▶ Data to process:
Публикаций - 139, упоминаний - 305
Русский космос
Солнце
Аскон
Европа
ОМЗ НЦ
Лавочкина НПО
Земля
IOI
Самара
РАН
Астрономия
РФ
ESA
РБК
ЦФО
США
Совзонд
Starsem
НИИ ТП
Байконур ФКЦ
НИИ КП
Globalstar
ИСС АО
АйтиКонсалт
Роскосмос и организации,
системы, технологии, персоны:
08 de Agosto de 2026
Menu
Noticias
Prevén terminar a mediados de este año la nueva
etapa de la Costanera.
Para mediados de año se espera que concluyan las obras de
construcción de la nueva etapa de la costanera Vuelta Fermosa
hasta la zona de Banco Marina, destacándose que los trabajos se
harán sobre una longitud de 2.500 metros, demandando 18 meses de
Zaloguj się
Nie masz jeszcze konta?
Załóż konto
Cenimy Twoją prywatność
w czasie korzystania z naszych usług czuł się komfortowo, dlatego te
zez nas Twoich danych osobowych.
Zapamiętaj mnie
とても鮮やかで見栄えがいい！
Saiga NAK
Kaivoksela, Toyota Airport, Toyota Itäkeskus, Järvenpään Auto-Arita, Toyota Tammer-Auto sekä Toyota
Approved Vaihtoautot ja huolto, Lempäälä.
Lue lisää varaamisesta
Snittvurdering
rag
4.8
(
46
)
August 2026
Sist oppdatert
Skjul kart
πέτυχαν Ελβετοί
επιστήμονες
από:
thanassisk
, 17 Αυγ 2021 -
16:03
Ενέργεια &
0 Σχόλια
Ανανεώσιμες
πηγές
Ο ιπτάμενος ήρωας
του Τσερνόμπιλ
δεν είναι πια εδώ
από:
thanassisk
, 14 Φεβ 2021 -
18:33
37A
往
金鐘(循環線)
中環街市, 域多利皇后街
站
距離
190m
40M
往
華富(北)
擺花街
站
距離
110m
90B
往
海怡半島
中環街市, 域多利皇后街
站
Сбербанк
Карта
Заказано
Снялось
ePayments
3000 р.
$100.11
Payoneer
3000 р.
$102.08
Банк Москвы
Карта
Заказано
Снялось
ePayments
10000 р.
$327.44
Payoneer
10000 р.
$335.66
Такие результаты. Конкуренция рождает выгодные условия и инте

--

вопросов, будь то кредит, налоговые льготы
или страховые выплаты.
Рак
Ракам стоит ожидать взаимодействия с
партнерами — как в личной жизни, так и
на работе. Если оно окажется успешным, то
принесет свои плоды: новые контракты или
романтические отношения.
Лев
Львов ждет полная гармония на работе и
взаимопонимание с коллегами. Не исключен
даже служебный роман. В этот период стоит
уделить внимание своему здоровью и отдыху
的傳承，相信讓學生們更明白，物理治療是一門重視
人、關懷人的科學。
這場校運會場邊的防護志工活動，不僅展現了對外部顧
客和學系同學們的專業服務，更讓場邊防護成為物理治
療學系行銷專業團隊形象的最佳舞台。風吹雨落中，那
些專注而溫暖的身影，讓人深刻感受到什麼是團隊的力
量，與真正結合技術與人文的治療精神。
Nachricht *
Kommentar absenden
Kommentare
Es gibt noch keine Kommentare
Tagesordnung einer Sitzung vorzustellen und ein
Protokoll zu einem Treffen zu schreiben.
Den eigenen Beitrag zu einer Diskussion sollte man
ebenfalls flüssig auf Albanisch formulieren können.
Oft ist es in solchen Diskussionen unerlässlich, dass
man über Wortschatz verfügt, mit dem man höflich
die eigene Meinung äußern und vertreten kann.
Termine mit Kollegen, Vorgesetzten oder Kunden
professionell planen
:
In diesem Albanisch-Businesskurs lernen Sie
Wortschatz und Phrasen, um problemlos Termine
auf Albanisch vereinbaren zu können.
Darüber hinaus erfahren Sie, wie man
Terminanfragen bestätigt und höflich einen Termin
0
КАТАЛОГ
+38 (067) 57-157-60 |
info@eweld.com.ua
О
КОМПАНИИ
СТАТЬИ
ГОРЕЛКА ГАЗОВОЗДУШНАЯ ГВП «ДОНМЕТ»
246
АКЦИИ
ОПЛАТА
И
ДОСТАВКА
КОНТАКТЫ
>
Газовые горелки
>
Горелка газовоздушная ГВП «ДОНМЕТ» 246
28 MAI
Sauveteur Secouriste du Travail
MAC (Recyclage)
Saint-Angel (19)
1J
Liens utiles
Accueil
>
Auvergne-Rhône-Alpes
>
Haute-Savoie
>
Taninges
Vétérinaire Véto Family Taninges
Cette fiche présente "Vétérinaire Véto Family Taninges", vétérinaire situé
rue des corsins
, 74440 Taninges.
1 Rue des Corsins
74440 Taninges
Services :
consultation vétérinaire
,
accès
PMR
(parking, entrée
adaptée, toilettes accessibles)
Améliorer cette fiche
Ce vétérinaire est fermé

* * *

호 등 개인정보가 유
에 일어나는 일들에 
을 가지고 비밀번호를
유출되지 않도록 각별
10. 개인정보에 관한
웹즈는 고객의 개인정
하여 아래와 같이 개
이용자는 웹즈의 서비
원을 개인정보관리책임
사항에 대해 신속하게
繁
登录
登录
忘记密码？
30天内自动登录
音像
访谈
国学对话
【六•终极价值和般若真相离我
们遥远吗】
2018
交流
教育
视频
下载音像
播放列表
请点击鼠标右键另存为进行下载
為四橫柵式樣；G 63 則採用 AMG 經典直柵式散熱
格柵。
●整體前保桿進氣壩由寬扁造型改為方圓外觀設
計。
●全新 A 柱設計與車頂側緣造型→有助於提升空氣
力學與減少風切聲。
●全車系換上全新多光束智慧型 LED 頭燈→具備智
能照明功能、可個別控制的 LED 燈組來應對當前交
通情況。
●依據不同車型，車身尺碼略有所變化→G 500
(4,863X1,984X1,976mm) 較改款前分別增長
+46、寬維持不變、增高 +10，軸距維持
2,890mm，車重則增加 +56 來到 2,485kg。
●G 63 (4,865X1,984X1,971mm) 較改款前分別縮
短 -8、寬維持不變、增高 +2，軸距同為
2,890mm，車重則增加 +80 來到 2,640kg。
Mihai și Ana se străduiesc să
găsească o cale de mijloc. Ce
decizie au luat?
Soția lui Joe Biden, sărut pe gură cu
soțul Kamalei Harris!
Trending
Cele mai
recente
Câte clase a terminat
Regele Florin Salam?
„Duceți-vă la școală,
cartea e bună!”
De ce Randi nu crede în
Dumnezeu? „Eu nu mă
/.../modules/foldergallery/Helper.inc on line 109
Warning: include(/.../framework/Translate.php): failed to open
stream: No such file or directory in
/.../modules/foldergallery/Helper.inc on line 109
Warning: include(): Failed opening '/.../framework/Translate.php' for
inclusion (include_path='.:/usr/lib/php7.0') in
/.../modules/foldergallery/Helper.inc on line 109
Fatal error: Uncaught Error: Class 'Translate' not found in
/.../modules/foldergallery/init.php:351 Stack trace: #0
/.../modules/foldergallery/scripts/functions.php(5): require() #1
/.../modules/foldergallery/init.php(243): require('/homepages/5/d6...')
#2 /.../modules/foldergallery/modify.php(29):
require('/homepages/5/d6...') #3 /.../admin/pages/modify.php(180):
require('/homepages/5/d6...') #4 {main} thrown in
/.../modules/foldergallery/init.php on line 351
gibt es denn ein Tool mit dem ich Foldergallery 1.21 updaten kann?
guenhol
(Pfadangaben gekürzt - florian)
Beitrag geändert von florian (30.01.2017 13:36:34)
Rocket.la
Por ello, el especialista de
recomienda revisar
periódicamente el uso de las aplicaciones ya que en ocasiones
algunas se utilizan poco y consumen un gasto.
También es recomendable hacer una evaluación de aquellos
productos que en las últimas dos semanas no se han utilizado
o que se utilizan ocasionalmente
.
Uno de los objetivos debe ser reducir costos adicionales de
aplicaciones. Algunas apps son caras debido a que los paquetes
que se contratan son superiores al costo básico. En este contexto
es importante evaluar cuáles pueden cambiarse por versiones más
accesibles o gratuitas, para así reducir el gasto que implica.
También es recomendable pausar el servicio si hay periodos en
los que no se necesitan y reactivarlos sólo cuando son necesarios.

▶ Exercise goal:
Out of the listing above, reproduce exactly the lines from the one with "Публикаций - 139, упоминаний - 305" up to and including the one with "w czasie korzystania".

▶ Task solution:
Публикаций - 139, упоминаний - 305
Русский космос
Солнце
Аскон
Европа
ОМЗ НЦ
Лавочкина НПО
Земля
IOI
Самара
РАН
Астрономия
РФ
ESA
РБК
ЦФО
США
Совзонд
Starsem
НИИ ТП
Байконур ФКЦ
НИИ КП
Globalstar
ИСС АО
АйтиКонсалт
Роскосмос и организации,
системы, технологии, персоны:
08 de Agosto de 2026
Menu
Noticias
Prevén terminar a mediados de este año la nueva
etapa de la Costanera.
Para mediados de año se espera que concluyan las obras de
construcción de la nueva etapa de la costanera Vuelta Fermosa
hasta la zona de Banco Marina, destacándose que los trabajos se
harán sobre una longitud de 2.500 metros, demandando 18 meses de
Zaloguj się
Nie masz jeszcze konta?
Załóż konto
Cenimy Twoją prywatność
w czasie korzystania z naszych usług czuł się komfortowo, dlatego te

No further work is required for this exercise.